Quando era menina, a hora depois do almoço era uma hora em que eu mergulhava num tempo todo meu. Gostava de sentar nos alpendres das casas onde morava. O chão era frio dos mosaicos de ladrilho hidráulico (tão sem importância na época!), e ali me esparramava. Sentia na pele aquela temperatura fria dos desenhos em arabescos. E o mundo, literalmente, parava para mim.

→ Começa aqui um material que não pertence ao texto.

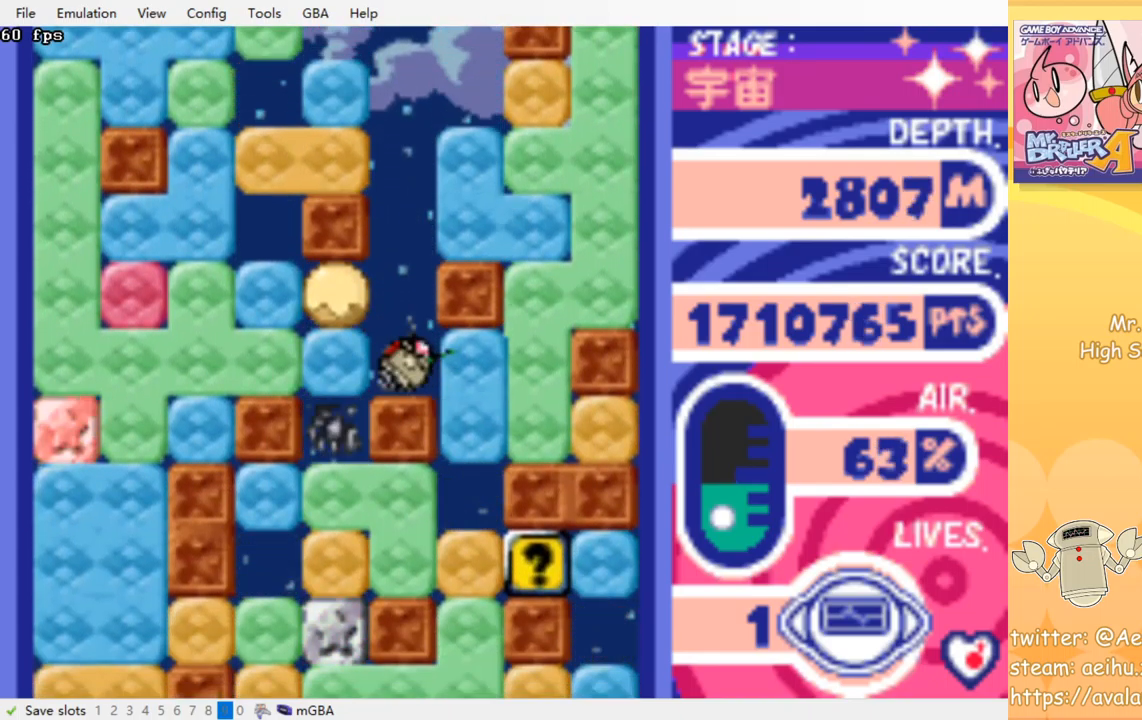
{"buttons": [], "events": []}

Brincava de lojinha, onde eu era a dona. Já era o meu lado modista, fashionista, de gostar de loja e dos panos. Inventava os fregueses. Arrumava as coisinhas. Subia no muro da Av. Camilo de Holanda para tirar as flores do pé de Ficus. De talos cor-de-rosa e que tinha uma pele transparente que eu debulhava . Aquilo me parecia bonito, bom de brincar, e fazer coisas da fantasia.
Não gostava das bonecas. Então me deliciava com brincadeiras assim salpicadas de comércio, viagens. Já me encantava com vida de caixeiro viajante… Caminhava pela casa, rodeava o quintal, me balançava. Depois, na Praça da Independência, gostava de admirar a praça. Ver quem passava, quem namorava, a algazarra das brincadeiras. E sonhava… acordada com o que poderia viver nos bancos de uma praça!

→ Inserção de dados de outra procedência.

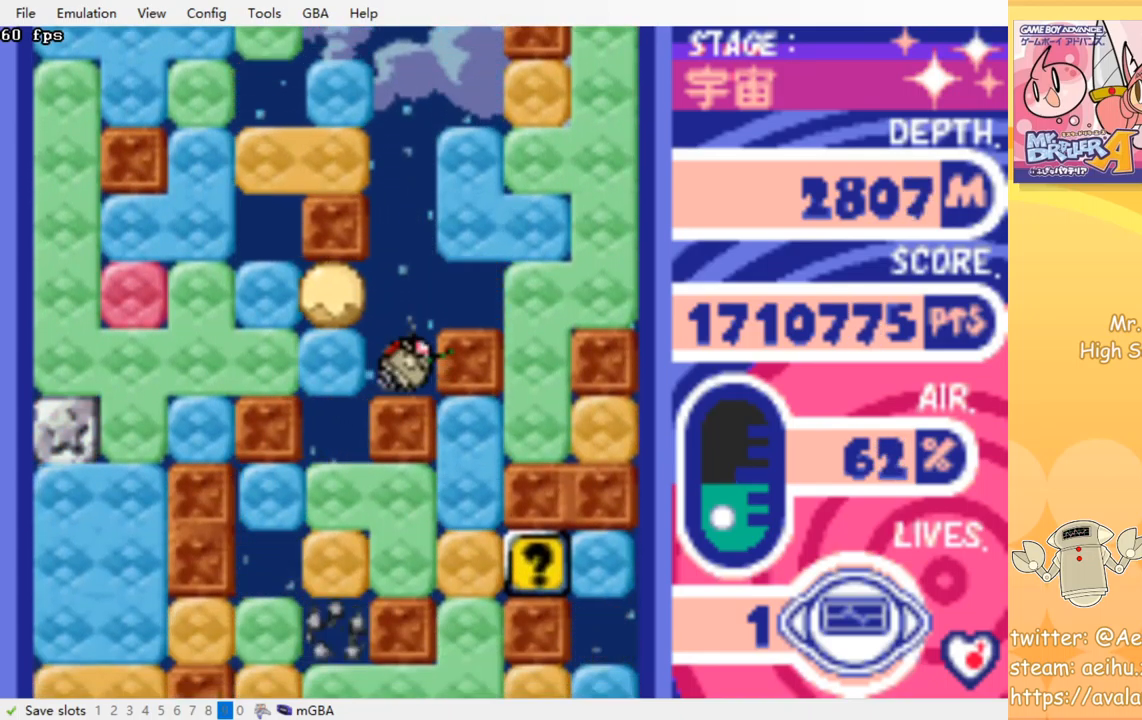
{"buttons": [], "events": []}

Era tão importante para mim ficar sozinha. Sempre gostei dos momentos ensimesmada. Quem sabe isso me segue até hoje. Gosto da solidão! De ficar comigo pensando na vida ou não pensando em nada. Vem-me os flashes dos momentos vividos ou imaginados. Os bons e os não tão bons. Mas não gosto de ficar remoendo os sofrimentos. Penso neles sim. Choro com eles sim. Mas também mudo de canal com facilidade. Escolho a alegria, mesmo nas penumbras.

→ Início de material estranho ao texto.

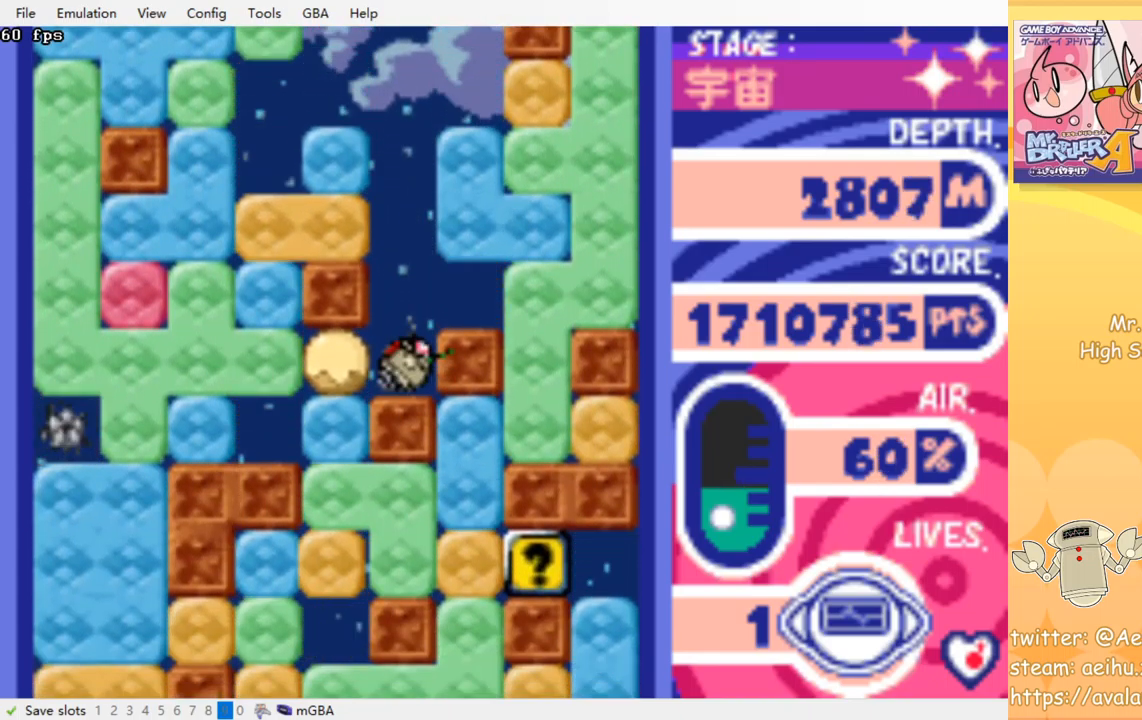
{"buttons": ["DPAD_LEFT"], "events": [[467, "DPAD_LEFT", "down"]]}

não tenho nenhuma dificuldade em ficar sem fazer nada; o que para mim é vital para que eu faça alguma coisaÀs vezes, quando estou na quentura do verão, e que chega depois do almoço, piso descalça no chão frio do terraço, e, enquanto me balanço na cadeira a olhar o tempo, essas imagens da infância me invadem. Os esconderijos de mim mesma. Aqueles recantos das casas onde morei e onde gostava de me esconder. Minha mãe estava sempre a fazer as coisas, meu pai no trabalho, e era o momento onde sabia que haviam esquecido de mim. Curtia esse esquecimento.
Aquietava-me pelos cantos. Nas dobras das quinas do terraço. O mormaço invadia os cômodos, mas o chão, ah! o chão era sempre friinho para que eu sentisse já as delícias do meu corpo. Hoje faço isso na minha cama, com lençóis igualmente friinhos e deslizantes. Adoro deslizar as pernas pelo branco do meu paraíso perdido.
Mais tarde, o depois do almoço era hora de um sono da bela adormecida. Parecia que tinha comido todas as maçãs! Seriam os hormônios? Talvez. Mal terminava a mesa e a minha cama me seduzia. Levava os gibis para ler, e somente com uma folha de Madame Min ou Mandrake, eu adormecia pesadamente. E ali mergulhava por toda a tarde.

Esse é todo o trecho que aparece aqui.